**INSTRUCTION**.
Answer these questions from the copyright and copyleft article below:
(a) In South Africa, how long does copyright for films, sound recordings and computer programs last?
(b) What two things does a book's imprint page always feature?
(c) Which things does copyright not protect?
*** SELECTED TEXT ***
The Difference Between Copyright and Copyleft
By Nikita Abreu

It is important to know the legal jargon surrounding intellectual property for anyone seeking to use, buy, sell or modify intellectual property. These brief explanations will give you have an idea of what copyright and copyleft mean and how they apply to you.


Copyright can be simplified as the right to copy.

What does copyright apply to?

Copyright commonly applies to intellectual property. This includes tangible original works such as literary, dramatic, musical, or artistic works and film, sound recordings, broadcasts and published editions. It applies to both published and unpublished works.

Copyright applies immediately after the work is produced. In South Africa, copyright for literacy works lasts for the duration of the author’s life and fifty years after their death. Copyright for films, sound recordings and computer programs only last for fifty years from the day they were first made public. The lifespan of copyright differs for every country, but for most it is either fifty or seventy years. The creator’s work becomes public domain when the lifespan of copyright is done. When it comes to books, the imprint page allows for copyright to automatically apply. It always features the © symbol and the date of publication.

What is the purpose of copyright?

Copyright gives the creator protection for their work. It gives them control over who has access to, who can use, reproduce or adapt their work.

Take a photographer, for example. They take a photo and it is immediately copyright owned by them. This allows them to decide whether to give someone permission to use or copy their photo. They can also decide to sell the copyright to their photo. This would then give the buyer full ownership of the photo and allow them to do with it as they wish.

The photographer's photos are immediately copyright protected after creation.

It is important to also note that copyright does not protect ideas, methods of doing something, facts, thoughts or concepts.
*** End of SELECTED TEXT ***
*** DATA FOR REVIEW ***
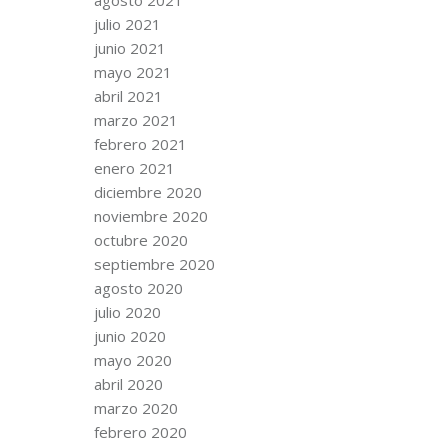
julio 2021
junio 2021
mayo 2021
abril 2021
marzo 2021
febrero 2021
enero 2021
diciembre 2020
noviembre 2020
octubre 2020
septiembre 2020
agosto 2020
julio 2020
junio 2020
mayo 2020
abril 2020
marzo 2020
febrero 2020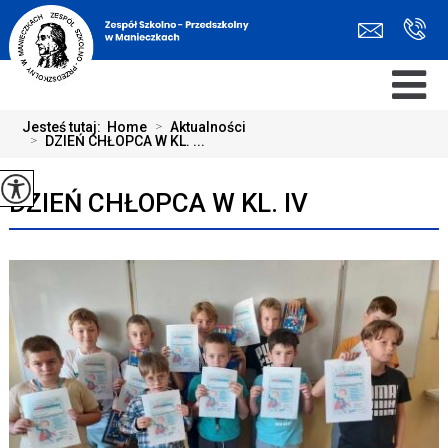
Jesteś tutaj:
Home
>
Aktualności
>
DZIEŃ CHŁOPCA W KL. ...
DZIEŃ CHŁOPCA W KL. IV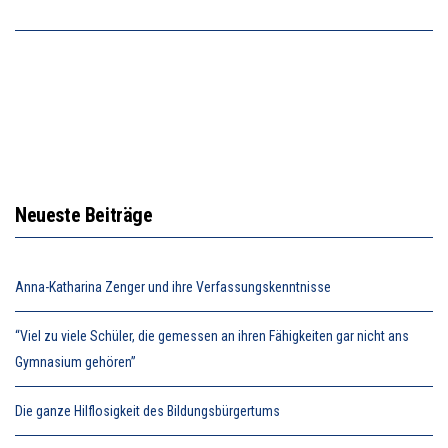
Neueste Beiträge
Anna-Katharina Zenger und ihre Verfassungskenntnisse
“Viel zu viele Schüler, die gemessen an ihren Fähigkeiten gar nicht ans
Gymnasium gehören”
Die ganze Hilflosigkeit des Bildungsbürgertums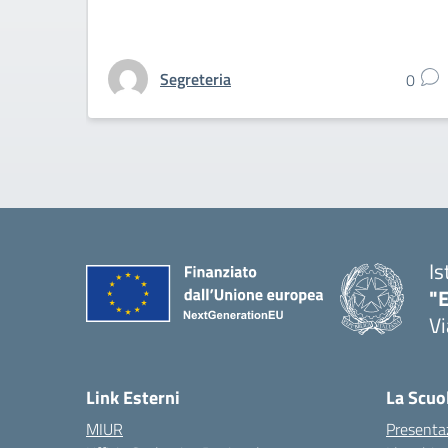
Segreteria
0
Is
"E
Vi
Link Esterni
La Scuo
MIUR
Presenta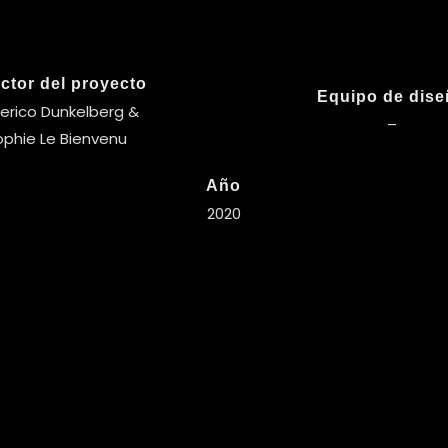
ctor del proyecto
Equipo de dis
erico Dunkelberg &
–
ophie Le Bienvenu
Año
2020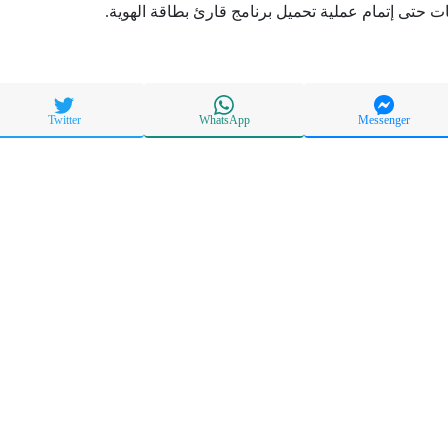
ات حتى إتمام عملية تحميل برنامج قارئ بطاقة الهوية.
Twitter
WhatsApp
Messenger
*** End of DATA FOR REVIEW ***
**SOLUTION TO THIS EXERCISE**.
(a) Fifty years from the day they were first made public.
(b) The © symbol and the date of publication.
(c) Ideas, methods of doing something, facts, thoughts or concepts.